Showing @ Festival Theatre, 13 – 15 Aug @ 7:30pm

International Festival director Jonathan Mills’s stated aim this year is to bring together the cultures of East and West looking at how each has influenced the other. The National Ballet of China’s The Peony Pavilion provides him with the perfect example of this symbiosis, skilfully marrying the 16th Century story of transcendent love by Tang Xianzu to the elegant European form of classical ballet.

Choreographer Fei Bo, since joining the company in 2002, has built a reputation for mixing the formalism of ballet to the physicality of modern dance, and The Peony Pavilion certainly has moments of forceful modernism, particularly in its depictions of hell. But it’s the classical forms that dominate in this lushly romantic tale of dreams and magic.

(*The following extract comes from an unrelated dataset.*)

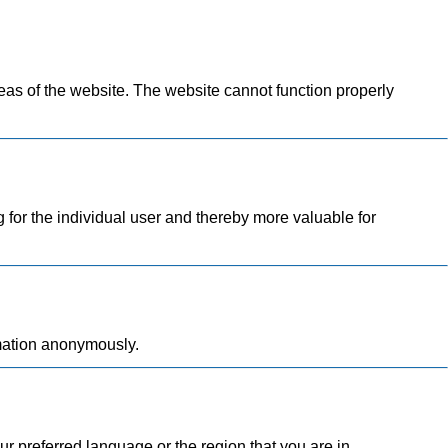
as of the website. The website cannot function properly
g for the individual user and thereby more valuable for
rmation anonymously.
 preferred language or the region that you are in.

The blending of European and Chinese culture continues with the music which borrows from both Kunqu Opera and the works of Holst, Ravel, Prokofiev and particularly Debussy to create an ethereal, otherworldly background for the dance.

The dancers themselves, especially the principals whose mixture of stillness and tortured wandering allow the audience if not to follow the plot, then at least to understand the emotional states conveyed.

Designer Michael Simon’s sets are sparsely beautiful, almost impressionistic, with blocks of colour flooding across acres of bare stage and so much of the mise-en-scène is taken over by the magnificent costumes from Oscar-winning designer Emi Wada.

As complex as it is beautiful The Peony Pavilion is, even with programme notes, difficult to follow as it journeys from dreams to reality to the mythic realms of Heaven and Hell featuring goddesses, fairies and alter egos. However adaptor and director Li Liuyi’s intention isn’t a straight retelling of Xianzu’s story but something more impressionistic that impacts less on the intellect and more on emotions; and in this he definitely succeeds.

The balance between East and West is judged perfectly here. The Chinese tale loses nothing of its exoticism or identity after being filtered through western artforms; and the poised grace of ballet proves a perfect match for the dreamlike narrative in this story of impossible love.